The association executed its plan at the recent EYEFON Project Road Campaign in Igando area of Lagos State, funded by the Ministry of Interior Italy.
The advocates admitted that going abroad is indeed their right as a people. The Programme Coordinator, Mrs. Abosede Mary Otukpe, however cautioned, “Migration is your right but do it right. When migrating, make sure you don’t go through agent that will tell you there’s a job in Dubai and at the end of the day all is false”.
She soon lamented that a lot of people travel through the dessert and the Mediterranean Sea. According to Otukpe, a large number of them don’t make it alive.
“A lot of people are dying,” she decried. “Not only that, even people that did not die at the end of the day might not be able to get their life back because of the trauma they went through.
“So we just want to tell them that going through the right route is better, you can go through schooling, you can go through family reunion, there are a lot of right platform to go through abroad thank you.”

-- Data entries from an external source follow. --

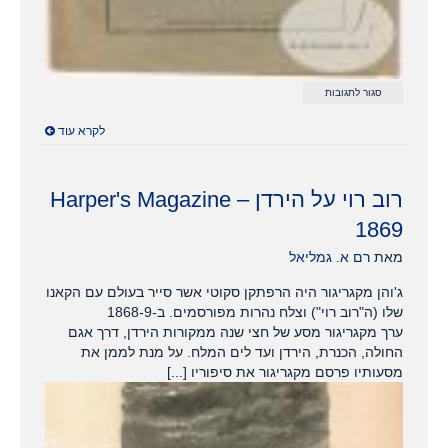
על
סגור לתגובות
1930
מדריך
לקרא עוד
הר
הבית
–
המועצה
המוסלמית
רוב רוי על הירדן – Harper's Magazine
העליונה
1869
מאת
רם א. גמליאל
ג'והן מקגריגור היה הרפתקן סקוטי אשר סייר בעולם עם הקאנו
שלו (ה"רוב רוי") וצלח נהרות מפורסמים. ב-1868-9
ערך מקגריגור מסע של חצי שנה ממקורות הירדן, דרך אגם
החולה, הכנרת, הירדן ועד לים המלח. על מנת לממן את
מסעותיו פרסם מקגריגור את סיפוריו [...]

Proffering a solution to the situation, the coordinator emphasised the need to find out the right information. She encouraged prospective travellers to approach the Ministry of Labour Resource Centre in Ikoyi area of Lagos. “You can get valid information from there so that you don’t go through wrong agents.”
In the words of the President of the NWA Verona, Dr. Victoria Ajibola, they have been working for six years around combating human trafficking.
She narrated their experience in Italy where their association is based. “A lot of our Nigerian citizens, especially under age young girls are being forced into this country and taken as slaves.
“We help these girls into integrational and social programmes. We started in 2013 to help those girls who wish to return home. This was done in partnership with he International Organisation for Migration (IOM) with many local authorities.”
At NWA they help these girls return home, and settle them down to start up their lives in Nigeria. They also empower the returnees with skills like hairdressing, shoe making, and tailoring among others.